Permítanme hoy escribir de la más bella de todas las fiestas, porque desde hace muchos años, los taurinos mexicanos no vivíamos una tarde de tanto orgullo en tierras extranjeras.

El valor es el atributo infaltable de los héroes. Particularmente en quienes deciden apostar su vida al vestirse de luces y mantener viva una de las pocas profesiones donde se juega día a día con la muerte.

En mi largo traslado a Nimes (sur de Francia) pensé en el orgullo de la familia Adame, de tener al segundo matador de toros desde que el mayor de esa dinastía tomó la alternativa en Árles (sur de Francia) hace nueve años.
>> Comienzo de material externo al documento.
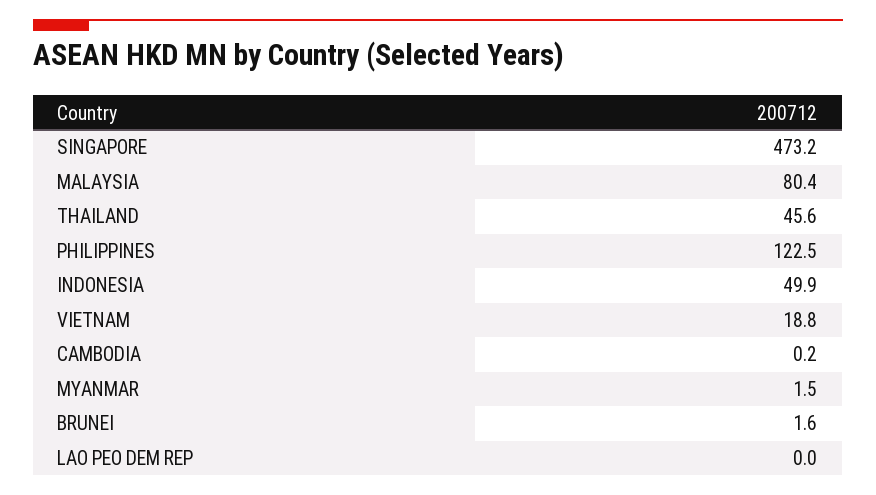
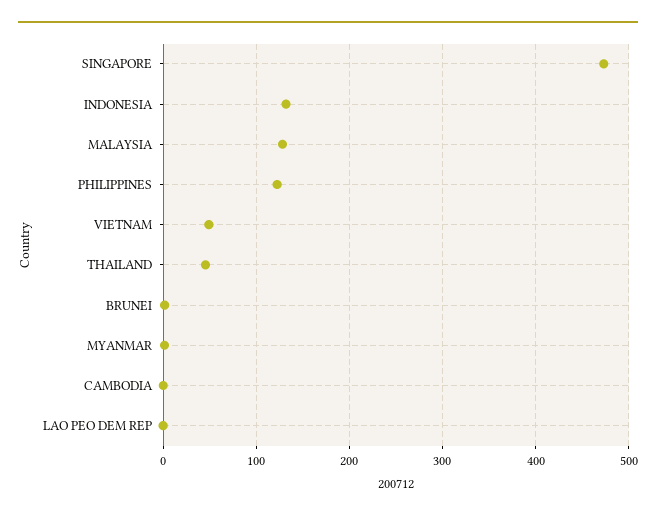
  {
    "SINGAPORE": 473.2,
-   "MALAYSIA": 80.4,
+   "MALAYSIA": 130,
    "THAILAND": 45.6,
    "PHILIPPINES": 122.5,
-   "INDONESIA": 49.9,
+   "INDONESIA": 130,
-   "VIETNAM": 18.8,
+   "VIETNAM": 50,
    "CAMBODIA": 0.2,
    "MYANMAR": 1.5,
    "BRUNEI": 1.6,
    "LAO PEO DEM REP": 0
  }

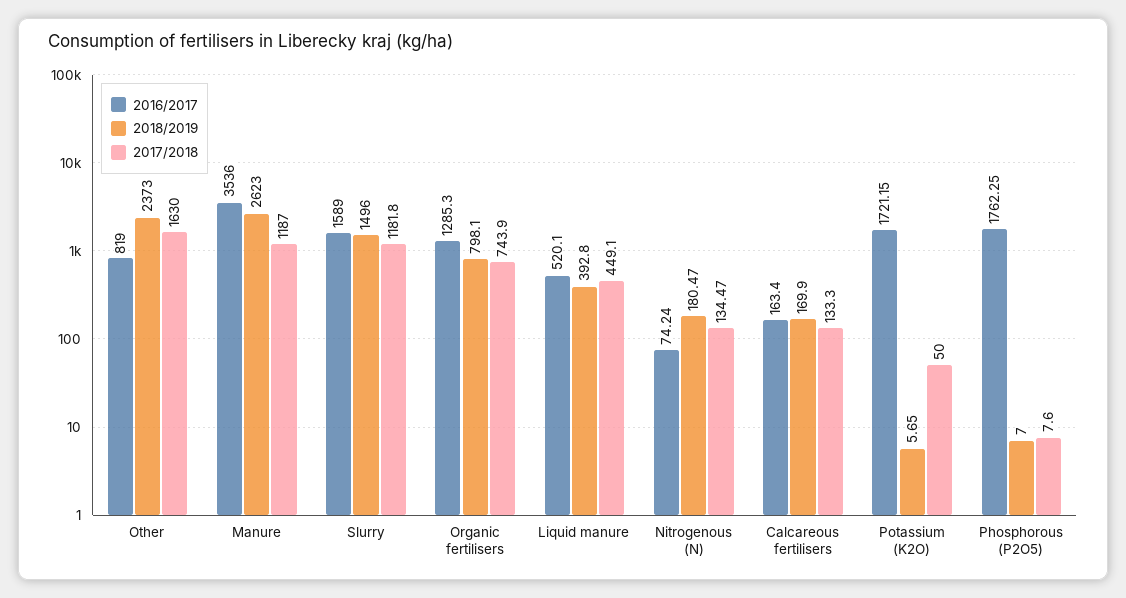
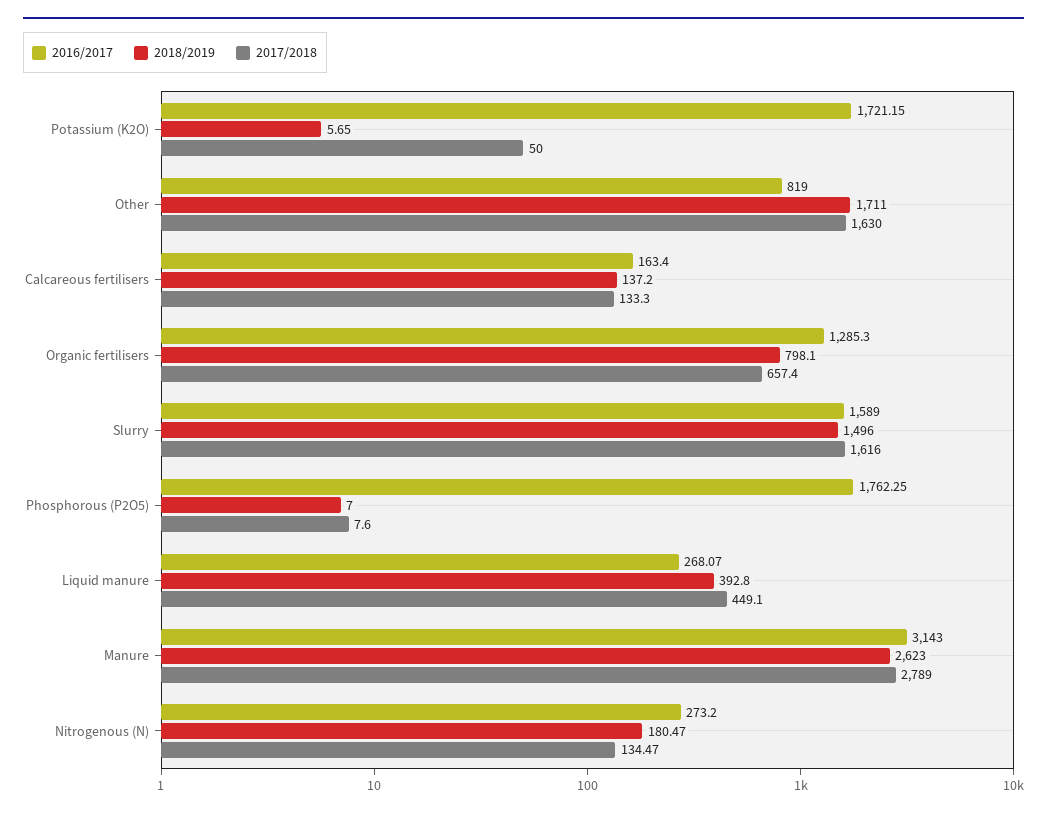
  {
    "2016/2017": {
      "Other": 819,
-     "Manure": 3536,
+     "Manure": 3143,
      "Slurry": 1589,
      "Organic fertilisers": 1285.3,
-     "Liquid manure": 520.1,
+     "Liquid manure": 268.07,
-     "Nitrogenous (N)": 74.24,
+     "Nitrogenous (N)": 273.2,
      "Calcareous fertilisers": 163.4,
      "Potassium (K2O)": 1721.15,
      "Phosphorous (P2O5)": 1762.25
    },
    "2018/2019": {
-     "Other": 2373,
+     "Other": 1711,
      "Manure": 2623,
      "Slurry": 1496,
      "Organic fertilisers": 798.1,
      "Liquid manure": 392.8,
      "Nitrogenous (N)": 180.47,
-     "Calcareous fertilisers": 169.9,
+     "Calcareous fertilisers": 137.2,
      "Potassium (K2O)": 5.65,
      "Phosphorous (P2O5)": 7
    },
    "2017/2018": {
      "Other": 1630,
-     "Manure": 1187,
+     "Manure": 2789,
-     "Slurry": 1181.8,
+     "Slurry": 1616,
-     "Organic fertilisers": 743.9,
+     "Organic fertilisers": 657.4,
      "Liquid manure": 449.1,
      "Nitrogenous (N)": 134.47,
      "Calcareous fertilisers": 133.3,
      "Potassium (K2O)": 50,
      "Phosphorous (P2O5)": 7.6
    }
  }

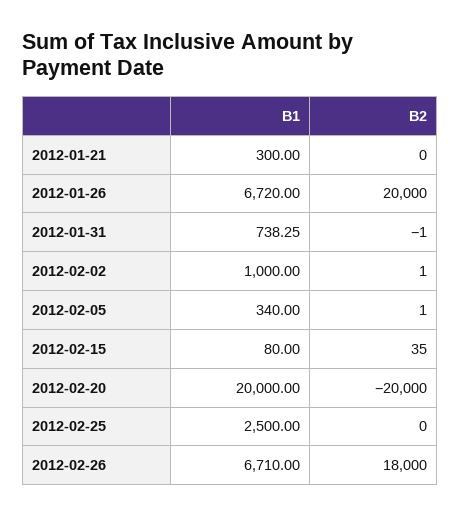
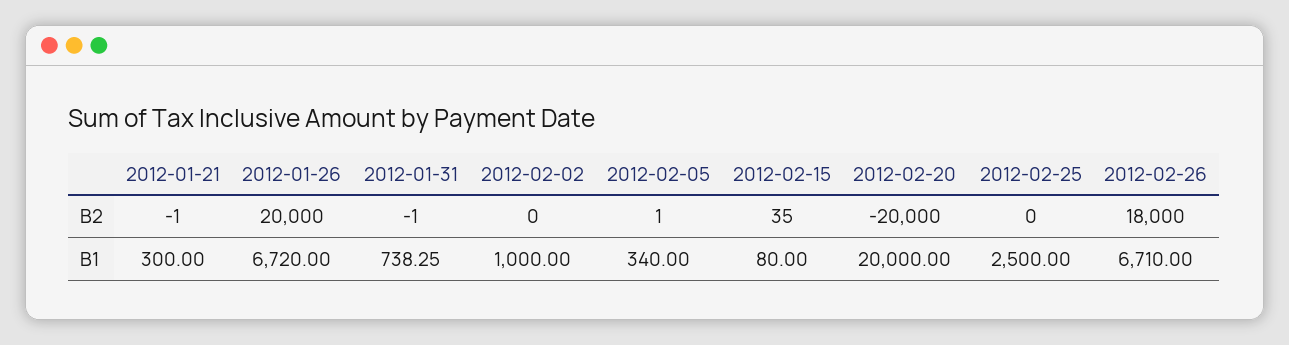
  {
    "B1": {
      "2012-01-21": 300,
      "2012-01-26": 6720,
      "2012-01-31": 738.25,
      "2012-02-02": 1000,
      "2012-02-05": 340,
      "2012-02-15": 80,
      "2012-02-20": 20000,
      "2012-02-25": 2500,
      "2012-02-26": 6710
    },
    "B2": {
-     "2012-01-21": 0,
+     "2012-01-21": -1,
      "2012-01-26": 20000,
      "2012-01-31": -1,
-     "2012-02-02": 1,
+     "2012-02-02": 0,
      "2012-02-05": 1,
      "2012-02-15": 35,
      "2012-02-20": -20000,
      "2012-02-25": 0,
      "2012-02-26": 18000
    }
  }

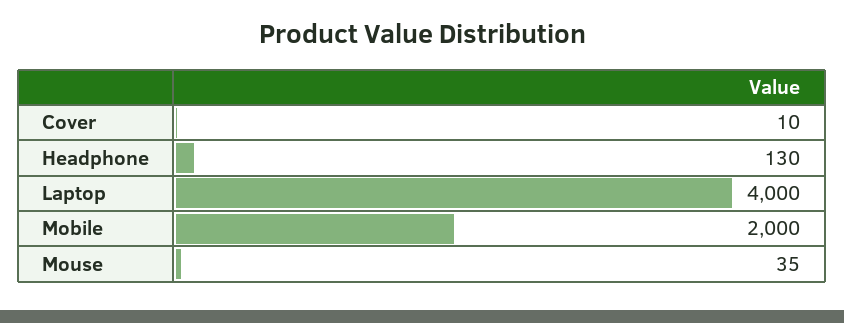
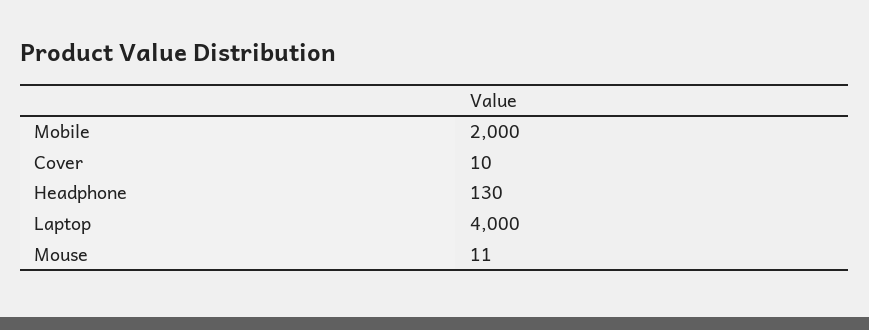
  {
    "Cover": 10,
    "Headphone": 130,
    "Laptop": 4000,
    "Mobile": 2000,
-   "Mouse": 35
+   "Mouse": 11
  }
Esta vez el turno fue para Luis David, quien venía poniendo muy en alto a nuestro México en su andar novilleril por tierras ibéricas, al grado de ser hoy el puntero de los doctorantes.

No se puede entender la trascendencia de lo logrado por los Adame, si no recordamos que la primera muestra de valor derrochado fue el día que quemaron sus barcos para hacer la Europa pensando y soñando en el triunfo de su primogénito.

Sin conocer el próspero futuro de sus hijos, porque Joselito era un niño torero, mientras que Luis David y Alejandro unos críos casi de brazos, los padres echaron lumbre a sus naves, demostrando una valentía poco común en estos tiempos, donde la seguridad y la sobreprotección paterna abundaba y producía juniors por doquier.

Tras el paso de Joselito, de becerrista a figura del toreo, ahora tocó el turno a Luis David, en una de las plazas más importantes del mundo, el Coliseo de Nimes.

Para el antitaurino y para quien le es indiferente esta fiesta, puede ser difícil de asimilar la dimensión de la proeza de los Adame, pero más allá de las filias y fobias por la tauromaquia, colocarse en el escalafón mundial de una profesión en donde la competencia es brutal y en la que además, te juegas la vida día a día, el mérito es incuestionable.

Vestido de blanco y oro, como si de su primera comunión se tratara, Luis David partió plaza en el milenario Coliseo de Nimes, y cual gladiador romano, pisó la arena para pelear no solo por su vida, sino para exigir un espacio como figura del toreo.

Espantando de valiente, como sus padres cuando quemaron sus barcos, el mexicano fue arropado por sus dos enemigos, levantándose sin verse las ropas, para construir dos faenas de triunfo y de éxito.

El difícil, pero conocedor público francés fue conquistado por un joven hidrocálido que mostró que la sangre azteca que transita por sus venas no desentona con la de aquellos gladiadores romanos que hace dos milenios peleaban por sobrevivir.

Orgullosos deben estar —unos desde las alturas y otros por Canal Plus— los Armilla, los Silveti y los Arruza, porque una nueva dinastía mexicana hoy trasciende en el viejo continente como lo hicieron esas leyendas.

Ayer, los mexicanos en Nimes, vivimos una tarde mágica que nos hizo suspirar por la alta y simple posibilidad de tener a una nueva figura del toreo.